作中では、3千万人もの人間が動員され、3人1組で論理ゲートを構成し、災害をもたらす3つの太陽の軌道を計算して生き残ろうとする。各組の役割は、入力担当、出力担当、そしてAND・OR・NOT などの論理演算を行う判断担当 に分かれ、隣のゲートへの情報伝達は 黒と白の旗 を使って行われる。

しかし、コンピューターの性質上、1か所でも誤りがあれば、すべての計算が破綻する。3千万人規模の人間を使ったコンピューターは、現実には機能しないだろう。(物語の中では間違えた人は首をはねられる)

この発想にインスピレーションを得て、私は 古代ローマで「巨大スクリーン表示」を実現するアイデア を思いついた。それを小説仕立てでご紹介しよう。

説明用小説:人間スクリーン

医師・沢村がローマ時代にタイムスリップしたのは、一瞬の出来事だった。超自然的な力によって古代ローマの街並みに送り込まれた彼は、混乱しながらも冷静な性格と豊富な医学知識を駆使し、この異なる時代の人々と少しずつ信頼を築いていった。彼の名声は徐々に広がり、ついには皇帝アウグストゥスに仕えることとなった。そして、沢村の医術が皇帝の絶大な信頼をもたらすのに、そう時間はかからなかった。

アウグストゥスはアレルギー性鼻炎に長らく悩まされていた。毎日のように鼻をすすり、苦しむ皇帝を前に、沢村は瞬時に原因を特定し、アレルゲンを遠ざけることで症状を軽減させた。さらに、壊血病(ビタミンC欠乏症)も診断し、果物や野菜の摂取を増やすよう助言。皇帝の体調は大きく改善した。

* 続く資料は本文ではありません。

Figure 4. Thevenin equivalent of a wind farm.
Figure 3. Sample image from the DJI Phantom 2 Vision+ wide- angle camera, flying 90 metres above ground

しかし、沢村が真に信頼を得たのは、皇帝が暗殺未遂に遭い、腕に重傷を負ったときだった。ローマ時代の医師たちはどうすることもできなかったが、沢村は落ち着いて傷口を徹底的に洗浄し、煮沸消毒した糸と針を使って完璧な縫合を施した。アウグストゥスはその迅速かつ精密な治療に深く感銘を受け、沢村に全幅の信頼を寄せるようになった。

だが、皇帝にはもう一つ大きな悩みがあった。民衆の支持率が低下し、従来の剣闘士大会では十分な人気を維持できなくなっていたのだ。 ローマの繁栄を維持するためには、新たな娯楽が必要だった。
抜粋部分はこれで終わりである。